Data science teams face data management questions around versions of data and machine learning models. How do we keep track of changes in data, source code, and ML models together? What's the best way to organize and store variations of these files and directories?
Another problem in the field has to do with bookkeeping: being able to identify past data inputs and processes to understand their results, for knowledge sharing, or for debugging.
Data Version Control (DVC) lets you capture the versions of your data and models in Git commits, while storing them on-premises or in cloud storage. It also provides a mechanism to switch between these different data contents. The result is a single history for data, code, and ML models that you can traverse — a proper journal of your work!

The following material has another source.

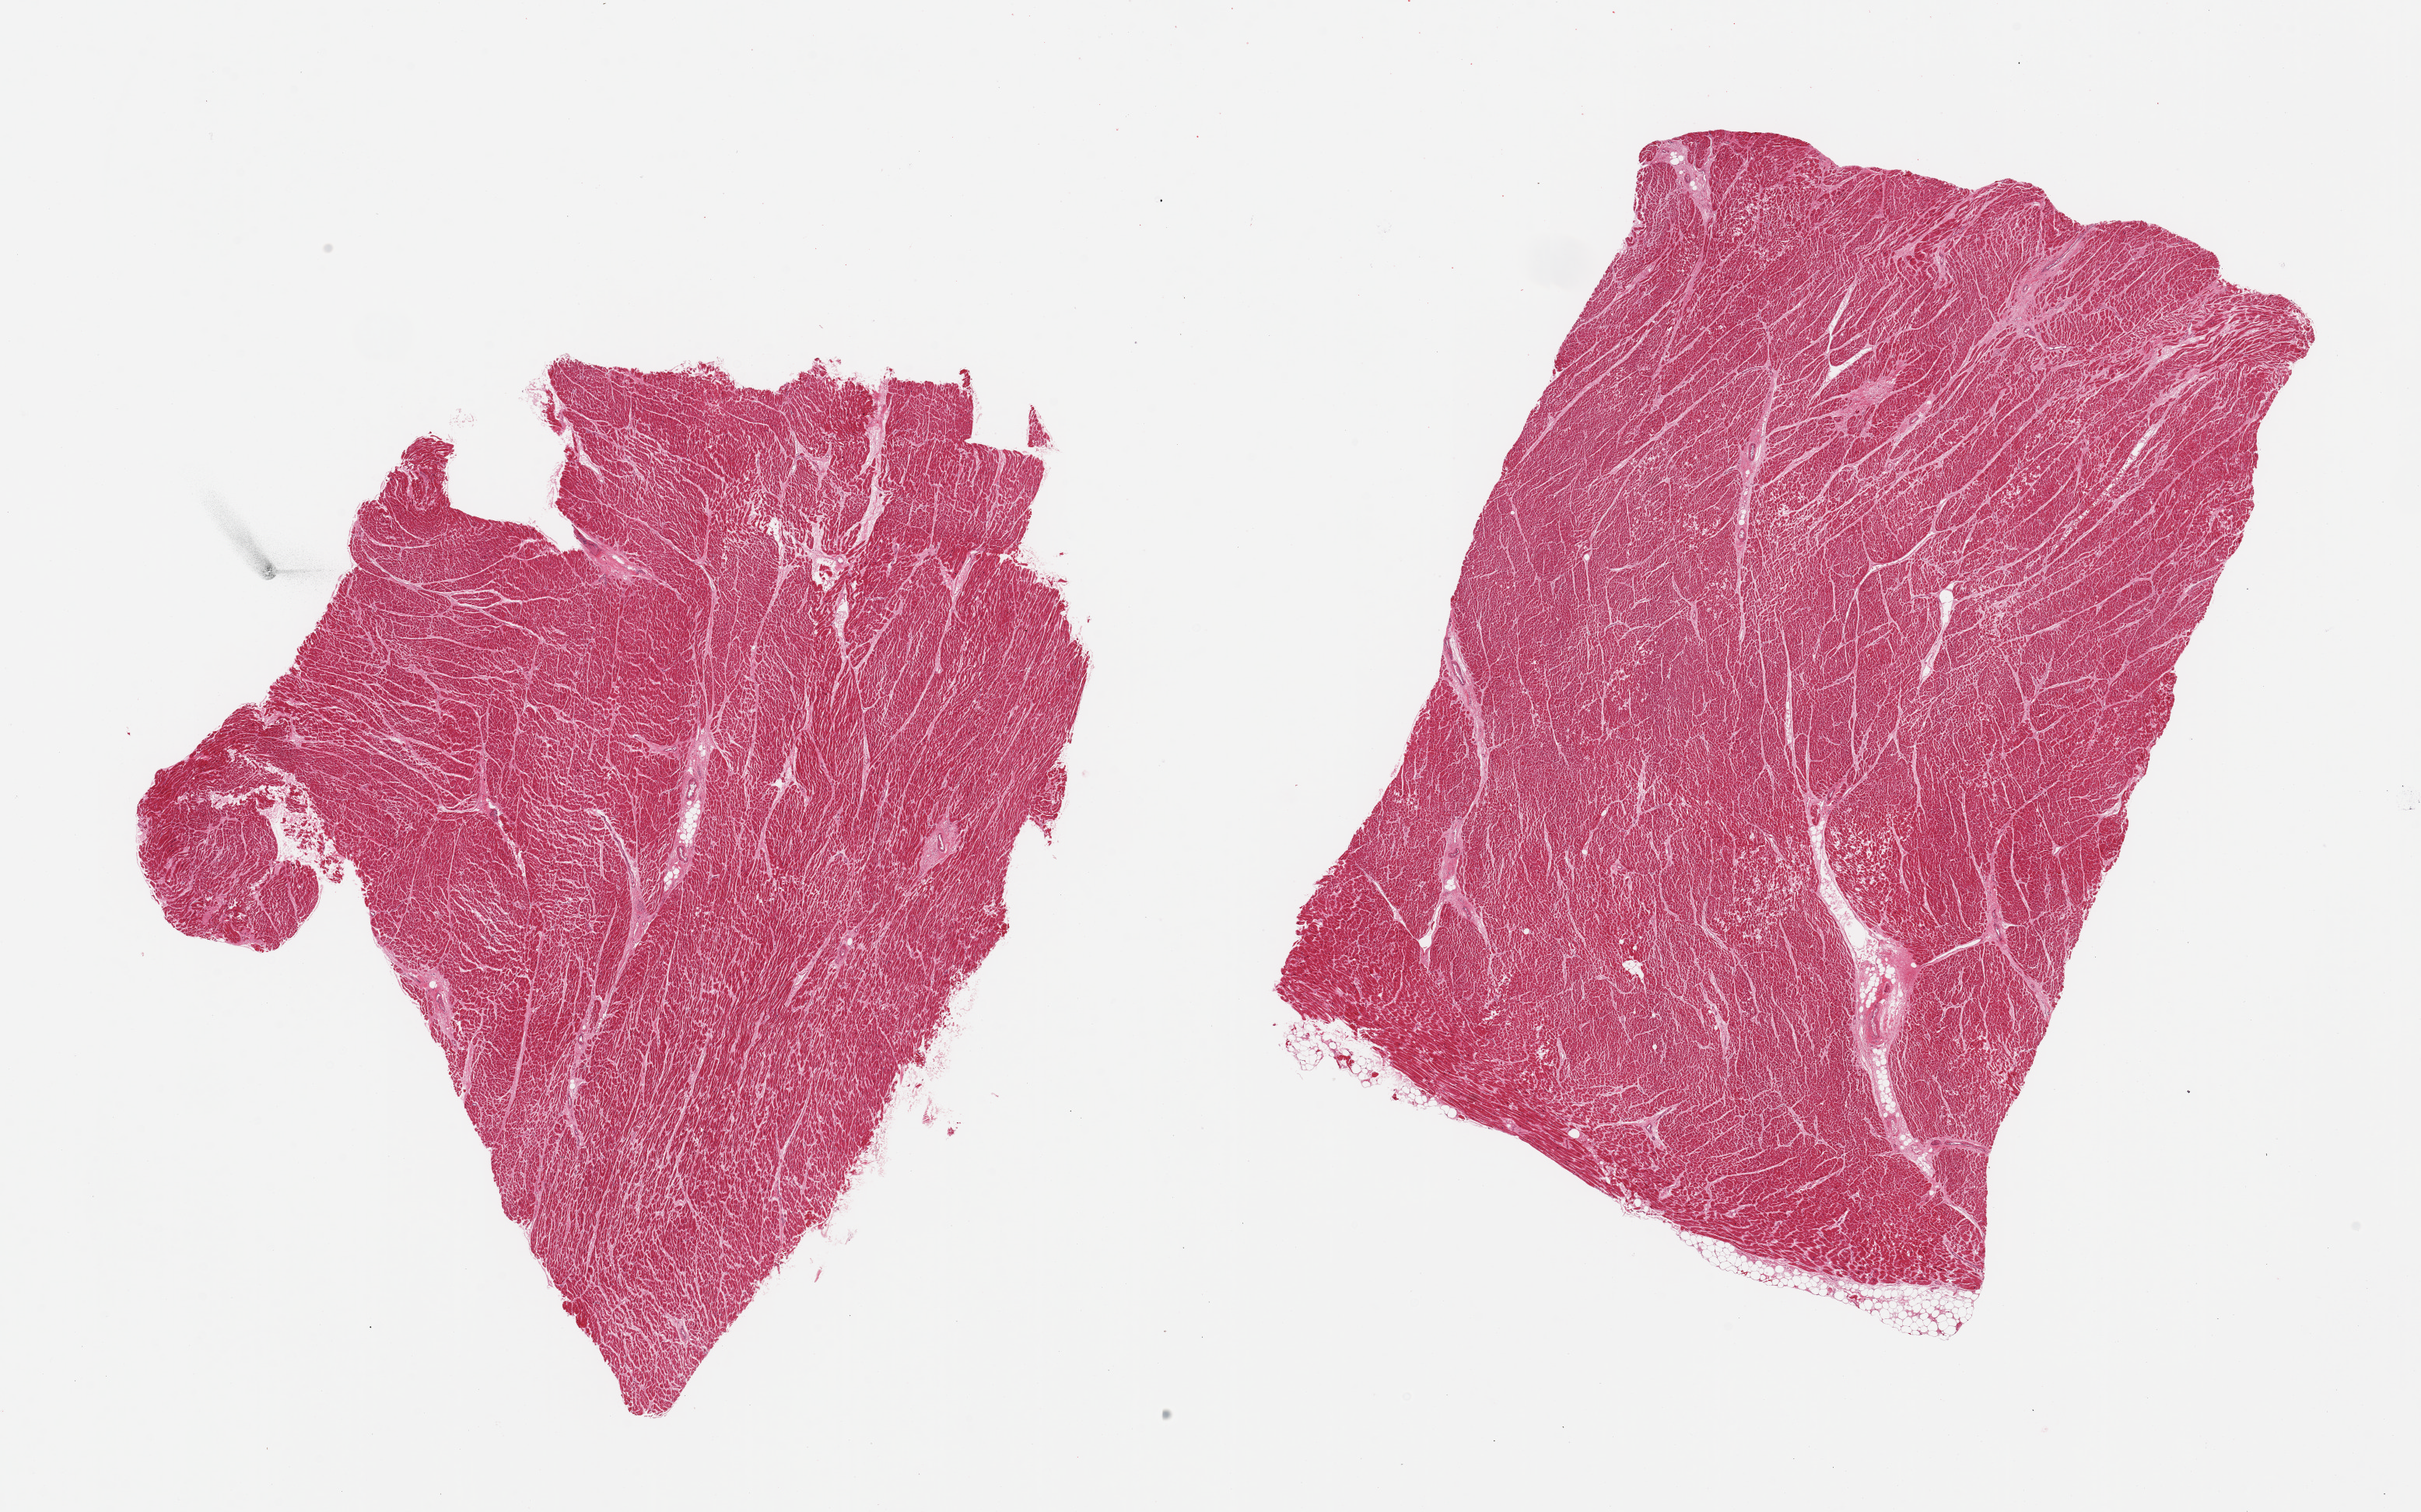
Digitized H&E-stained section — whole scanned area (about 24.6 x 15.4 mm) shown as a low-resolution overview. PAXgene-fixed paraffin-embedded (PFPE) section. Target tissue: heart. Donor tissue sample. Donor sex: male.
Review note (as recorded): 2 pieces; accentuation of interstitial component.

DVC enables data versioning through codification. You produce simple metafiles once, describing what datasets, ML artifacts, etc. to track. This metadata can be put in Git in lieu of large files. Now you can use DVC to create snapshots of the data, restore previous versions, reproduce experiments, record evolving metrics, and more!
👩💻 Intrigued? Try our versioning tutorial to learn how DVC looks and feels firsthand.
As you use DVC, unique versions of your data files and directories are cached in a systematic way (preventing file duplication). The working data store is separated from your workspace to keep the project light, but stays connected via file links handled automatically by DVC.
Benefits of our approach include:
Consistency: Keep your projects readable with stable file names — they don't need to change because they represent variable data. No need for complicated paths like
data/20190922/labels_v7_finalor for constantly editing these in source code.
Efficient data management: Use a familiar and cost-effective storage solution for your data and models (e.g. SFTP, S3, HDFS, etc.) — free from Git hosting constraints. DVC optimizes storing and transferring large files.
Data compliance: Review data modification attempts as Git pull requests. Audit the project's immutable history to learn when datasets or models were approved, and why.
GitOps: Connect your data science projects with the Git ecosystem. Git workflows open the door to advanced CI/CD tools (like CML), specialized patterns such as data registries, and other best practices.
In summary, data science and ML are iterative processes where the lifecycles of data, models, and code happen at different paces. DVC helps you manage, and enforce them.